#### [Activity]
Among the records, which lines include "distances"? List them.

........

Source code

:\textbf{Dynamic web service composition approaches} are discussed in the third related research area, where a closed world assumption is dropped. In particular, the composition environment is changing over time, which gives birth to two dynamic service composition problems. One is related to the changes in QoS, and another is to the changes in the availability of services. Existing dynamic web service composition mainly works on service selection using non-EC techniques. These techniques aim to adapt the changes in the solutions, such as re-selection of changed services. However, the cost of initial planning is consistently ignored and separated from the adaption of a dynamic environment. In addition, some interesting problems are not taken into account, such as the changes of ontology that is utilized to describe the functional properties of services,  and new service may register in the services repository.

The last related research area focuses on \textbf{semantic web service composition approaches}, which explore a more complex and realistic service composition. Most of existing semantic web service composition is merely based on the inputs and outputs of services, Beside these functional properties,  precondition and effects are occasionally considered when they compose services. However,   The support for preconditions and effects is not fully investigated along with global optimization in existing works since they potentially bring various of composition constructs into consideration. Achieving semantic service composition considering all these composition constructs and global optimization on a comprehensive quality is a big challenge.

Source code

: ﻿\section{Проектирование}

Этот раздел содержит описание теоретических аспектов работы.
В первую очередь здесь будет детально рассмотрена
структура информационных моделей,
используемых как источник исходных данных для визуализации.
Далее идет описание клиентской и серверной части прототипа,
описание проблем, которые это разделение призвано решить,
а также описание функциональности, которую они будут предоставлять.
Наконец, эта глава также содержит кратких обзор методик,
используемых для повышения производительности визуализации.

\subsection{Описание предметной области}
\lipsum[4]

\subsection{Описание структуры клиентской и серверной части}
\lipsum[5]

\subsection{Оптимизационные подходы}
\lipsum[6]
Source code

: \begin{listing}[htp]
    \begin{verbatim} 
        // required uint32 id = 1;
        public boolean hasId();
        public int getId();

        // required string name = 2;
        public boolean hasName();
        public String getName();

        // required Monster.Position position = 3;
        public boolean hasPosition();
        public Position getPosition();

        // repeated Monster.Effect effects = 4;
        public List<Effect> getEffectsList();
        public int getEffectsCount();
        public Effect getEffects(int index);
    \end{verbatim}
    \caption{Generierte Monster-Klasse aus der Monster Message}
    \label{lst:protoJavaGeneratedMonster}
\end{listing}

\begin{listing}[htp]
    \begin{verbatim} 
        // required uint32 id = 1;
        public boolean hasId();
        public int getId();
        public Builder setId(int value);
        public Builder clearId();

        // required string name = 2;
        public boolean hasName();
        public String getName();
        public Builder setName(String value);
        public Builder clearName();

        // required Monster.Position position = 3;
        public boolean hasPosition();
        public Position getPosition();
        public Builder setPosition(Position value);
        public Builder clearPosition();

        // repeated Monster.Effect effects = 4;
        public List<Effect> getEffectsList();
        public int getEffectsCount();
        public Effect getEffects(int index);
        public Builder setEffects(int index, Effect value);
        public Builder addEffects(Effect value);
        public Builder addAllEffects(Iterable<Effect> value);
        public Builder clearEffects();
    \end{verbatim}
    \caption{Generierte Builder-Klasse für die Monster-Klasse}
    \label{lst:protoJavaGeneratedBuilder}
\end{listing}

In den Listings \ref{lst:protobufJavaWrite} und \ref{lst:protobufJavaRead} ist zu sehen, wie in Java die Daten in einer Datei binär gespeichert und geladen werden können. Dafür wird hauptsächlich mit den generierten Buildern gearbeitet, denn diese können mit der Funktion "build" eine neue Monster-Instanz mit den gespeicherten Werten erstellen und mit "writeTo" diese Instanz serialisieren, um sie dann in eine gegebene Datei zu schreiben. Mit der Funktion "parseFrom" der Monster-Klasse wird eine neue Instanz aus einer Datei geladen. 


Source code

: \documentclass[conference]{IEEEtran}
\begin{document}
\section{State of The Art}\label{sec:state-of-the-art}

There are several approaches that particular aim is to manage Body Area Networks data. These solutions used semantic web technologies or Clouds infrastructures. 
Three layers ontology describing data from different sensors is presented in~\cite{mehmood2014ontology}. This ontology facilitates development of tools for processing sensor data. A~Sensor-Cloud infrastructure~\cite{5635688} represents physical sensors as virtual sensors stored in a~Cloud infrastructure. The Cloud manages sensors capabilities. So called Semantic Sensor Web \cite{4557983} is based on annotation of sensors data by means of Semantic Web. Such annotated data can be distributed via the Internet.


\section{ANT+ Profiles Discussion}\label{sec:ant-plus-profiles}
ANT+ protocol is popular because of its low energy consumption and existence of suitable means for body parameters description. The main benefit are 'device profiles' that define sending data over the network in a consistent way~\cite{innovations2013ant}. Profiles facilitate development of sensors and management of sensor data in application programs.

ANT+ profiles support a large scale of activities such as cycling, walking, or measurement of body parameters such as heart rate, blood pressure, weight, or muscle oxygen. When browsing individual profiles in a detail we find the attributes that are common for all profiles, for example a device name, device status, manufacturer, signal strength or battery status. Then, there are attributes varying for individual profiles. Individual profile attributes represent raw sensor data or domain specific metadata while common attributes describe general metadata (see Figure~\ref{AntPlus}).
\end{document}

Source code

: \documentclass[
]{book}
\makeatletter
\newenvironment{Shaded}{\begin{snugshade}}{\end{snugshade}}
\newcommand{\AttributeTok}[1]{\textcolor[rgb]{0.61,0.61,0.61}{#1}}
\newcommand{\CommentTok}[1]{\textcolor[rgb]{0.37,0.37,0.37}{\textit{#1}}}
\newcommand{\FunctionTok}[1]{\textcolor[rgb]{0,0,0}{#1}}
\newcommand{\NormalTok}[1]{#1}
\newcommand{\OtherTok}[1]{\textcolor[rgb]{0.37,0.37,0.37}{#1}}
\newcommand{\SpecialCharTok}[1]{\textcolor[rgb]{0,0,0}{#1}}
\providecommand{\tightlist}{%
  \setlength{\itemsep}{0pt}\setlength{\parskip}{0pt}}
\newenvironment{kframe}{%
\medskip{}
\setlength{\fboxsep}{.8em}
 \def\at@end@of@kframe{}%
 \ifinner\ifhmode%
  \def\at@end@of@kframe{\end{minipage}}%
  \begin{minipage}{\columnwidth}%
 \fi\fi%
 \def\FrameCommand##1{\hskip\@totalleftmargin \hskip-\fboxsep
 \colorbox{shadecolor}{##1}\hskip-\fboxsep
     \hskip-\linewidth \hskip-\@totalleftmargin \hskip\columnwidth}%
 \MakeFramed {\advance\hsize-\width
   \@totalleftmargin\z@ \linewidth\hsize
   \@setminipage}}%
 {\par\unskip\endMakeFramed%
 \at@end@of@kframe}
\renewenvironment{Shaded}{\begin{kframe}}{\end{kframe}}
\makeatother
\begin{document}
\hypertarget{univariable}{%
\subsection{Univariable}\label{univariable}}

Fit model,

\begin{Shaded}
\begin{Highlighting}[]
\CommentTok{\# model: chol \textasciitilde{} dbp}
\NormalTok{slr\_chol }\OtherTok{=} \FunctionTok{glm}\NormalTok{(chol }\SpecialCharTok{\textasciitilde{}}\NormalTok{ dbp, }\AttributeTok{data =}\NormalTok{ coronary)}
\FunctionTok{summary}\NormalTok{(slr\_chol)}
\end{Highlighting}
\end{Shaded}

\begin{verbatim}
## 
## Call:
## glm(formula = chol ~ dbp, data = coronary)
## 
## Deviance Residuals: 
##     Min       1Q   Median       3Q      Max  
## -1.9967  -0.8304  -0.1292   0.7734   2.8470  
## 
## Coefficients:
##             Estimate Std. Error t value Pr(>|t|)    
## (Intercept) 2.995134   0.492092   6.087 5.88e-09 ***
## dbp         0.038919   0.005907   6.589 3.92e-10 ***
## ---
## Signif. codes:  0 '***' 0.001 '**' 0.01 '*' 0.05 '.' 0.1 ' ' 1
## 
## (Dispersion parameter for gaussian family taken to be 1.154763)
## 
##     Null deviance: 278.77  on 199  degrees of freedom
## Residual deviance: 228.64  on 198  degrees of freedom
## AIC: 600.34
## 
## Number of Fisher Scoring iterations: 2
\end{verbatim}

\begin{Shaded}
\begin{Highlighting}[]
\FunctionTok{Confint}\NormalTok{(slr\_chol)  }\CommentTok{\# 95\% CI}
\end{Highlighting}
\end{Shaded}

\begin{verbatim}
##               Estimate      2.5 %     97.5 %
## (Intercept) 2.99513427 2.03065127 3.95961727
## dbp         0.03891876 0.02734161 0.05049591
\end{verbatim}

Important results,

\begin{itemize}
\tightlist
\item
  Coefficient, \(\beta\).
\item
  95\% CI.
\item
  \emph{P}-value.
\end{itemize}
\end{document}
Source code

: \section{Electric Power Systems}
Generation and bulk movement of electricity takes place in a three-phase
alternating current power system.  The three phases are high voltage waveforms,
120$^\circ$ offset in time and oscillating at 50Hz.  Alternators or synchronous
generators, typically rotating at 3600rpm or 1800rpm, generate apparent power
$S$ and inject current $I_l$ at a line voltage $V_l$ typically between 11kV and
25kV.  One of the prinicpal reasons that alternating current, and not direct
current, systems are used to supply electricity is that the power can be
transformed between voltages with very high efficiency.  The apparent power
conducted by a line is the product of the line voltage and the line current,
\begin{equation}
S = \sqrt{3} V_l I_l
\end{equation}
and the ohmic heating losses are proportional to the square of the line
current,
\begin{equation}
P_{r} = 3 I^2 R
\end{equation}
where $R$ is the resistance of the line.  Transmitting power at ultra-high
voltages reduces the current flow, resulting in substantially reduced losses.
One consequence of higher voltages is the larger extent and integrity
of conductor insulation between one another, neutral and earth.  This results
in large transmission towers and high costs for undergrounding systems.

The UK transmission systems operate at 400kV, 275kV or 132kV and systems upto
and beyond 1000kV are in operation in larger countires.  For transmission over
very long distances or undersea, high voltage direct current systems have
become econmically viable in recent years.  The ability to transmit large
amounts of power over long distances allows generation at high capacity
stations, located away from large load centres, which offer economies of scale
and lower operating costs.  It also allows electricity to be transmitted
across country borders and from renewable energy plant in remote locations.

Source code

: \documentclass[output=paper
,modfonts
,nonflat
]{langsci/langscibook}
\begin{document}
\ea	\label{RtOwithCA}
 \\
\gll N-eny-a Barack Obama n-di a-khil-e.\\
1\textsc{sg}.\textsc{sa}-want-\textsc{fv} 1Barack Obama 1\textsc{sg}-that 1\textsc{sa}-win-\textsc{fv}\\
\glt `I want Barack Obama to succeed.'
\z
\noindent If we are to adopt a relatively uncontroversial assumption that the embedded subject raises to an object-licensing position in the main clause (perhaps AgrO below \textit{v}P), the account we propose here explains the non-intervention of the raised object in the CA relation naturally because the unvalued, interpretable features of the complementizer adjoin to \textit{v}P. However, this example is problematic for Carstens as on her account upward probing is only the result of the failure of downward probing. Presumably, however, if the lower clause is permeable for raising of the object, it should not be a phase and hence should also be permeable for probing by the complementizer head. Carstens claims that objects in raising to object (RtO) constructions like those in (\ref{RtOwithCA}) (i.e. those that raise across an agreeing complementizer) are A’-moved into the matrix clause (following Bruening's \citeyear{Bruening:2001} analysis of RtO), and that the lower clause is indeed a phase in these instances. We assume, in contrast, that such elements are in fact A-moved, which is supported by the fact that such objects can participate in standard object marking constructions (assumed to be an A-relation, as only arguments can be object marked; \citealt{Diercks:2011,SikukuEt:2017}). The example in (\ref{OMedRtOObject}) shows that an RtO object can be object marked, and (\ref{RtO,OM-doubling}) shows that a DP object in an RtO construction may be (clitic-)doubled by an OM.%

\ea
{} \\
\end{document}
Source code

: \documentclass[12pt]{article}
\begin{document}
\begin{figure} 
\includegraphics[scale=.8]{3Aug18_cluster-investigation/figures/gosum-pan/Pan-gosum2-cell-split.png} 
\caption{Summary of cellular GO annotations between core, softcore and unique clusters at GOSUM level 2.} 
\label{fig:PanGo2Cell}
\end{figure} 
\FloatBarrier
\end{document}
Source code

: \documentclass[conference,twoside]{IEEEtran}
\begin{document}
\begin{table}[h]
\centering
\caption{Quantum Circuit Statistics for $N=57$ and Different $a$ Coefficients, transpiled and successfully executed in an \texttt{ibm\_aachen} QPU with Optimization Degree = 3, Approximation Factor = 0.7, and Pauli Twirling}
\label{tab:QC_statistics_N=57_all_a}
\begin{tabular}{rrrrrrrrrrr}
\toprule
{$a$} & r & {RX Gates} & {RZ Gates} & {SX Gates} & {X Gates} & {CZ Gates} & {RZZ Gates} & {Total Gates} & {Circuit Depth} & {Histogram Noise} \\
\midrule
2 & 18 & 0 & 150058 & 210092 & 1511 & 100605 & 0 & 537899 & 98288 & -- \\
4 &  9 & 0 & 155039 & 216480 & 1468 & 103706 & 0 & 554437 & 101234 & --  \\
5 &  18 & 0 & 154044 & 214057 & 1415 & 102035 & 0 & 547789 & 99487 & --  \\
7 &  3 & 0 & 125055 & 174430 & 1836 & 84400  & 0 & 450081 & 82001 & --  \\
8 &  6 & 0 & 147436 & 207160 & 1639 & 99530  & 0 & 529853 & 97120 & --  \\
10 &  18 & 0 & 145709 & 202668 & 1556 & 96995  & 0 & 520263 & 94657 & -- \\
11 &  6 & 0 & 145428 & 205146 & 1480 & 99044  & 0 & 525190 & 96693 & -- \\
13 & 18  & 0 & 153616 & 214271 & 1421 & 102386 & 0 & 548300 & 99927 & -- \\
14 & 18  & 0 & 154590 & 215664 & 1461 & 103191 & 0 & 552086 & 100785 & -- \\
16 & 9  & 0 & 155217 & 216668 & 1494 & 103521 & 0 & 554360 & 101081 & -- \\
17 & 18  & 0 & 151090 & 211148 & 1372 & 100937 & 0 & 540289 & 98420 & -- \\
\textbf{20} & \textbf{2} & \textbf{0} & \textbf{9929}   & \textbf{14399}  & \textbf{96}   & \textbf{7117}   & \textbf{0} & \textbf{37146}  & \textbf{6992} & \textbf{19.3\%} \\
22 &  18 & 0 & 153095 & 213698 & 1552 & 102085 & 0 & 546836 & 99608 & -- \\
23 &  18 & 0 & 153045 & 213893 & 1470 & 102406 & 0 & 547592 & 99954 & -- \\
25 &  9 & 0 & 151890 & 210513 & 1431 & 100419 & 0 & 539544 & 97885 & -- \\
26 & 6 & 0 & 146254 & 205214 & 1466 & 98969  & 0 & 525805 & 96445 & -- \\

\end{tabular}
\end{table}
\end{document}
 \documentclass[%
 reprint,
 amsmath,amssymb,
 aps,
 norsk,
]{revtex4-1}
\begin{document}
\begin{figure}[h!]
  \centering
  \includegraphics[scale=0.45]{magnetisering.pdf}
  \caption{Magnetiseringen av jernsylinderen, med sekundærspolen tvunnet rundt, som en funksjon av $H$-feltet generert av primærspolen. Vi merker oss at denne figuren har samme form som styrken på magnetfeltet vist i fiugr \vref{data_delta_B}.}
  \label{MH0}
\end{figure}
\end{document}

........

#### [Answer to this task]
very long distances or undersea, high voltage direct current systems have
amounts of power over long distances allows generation at high capacity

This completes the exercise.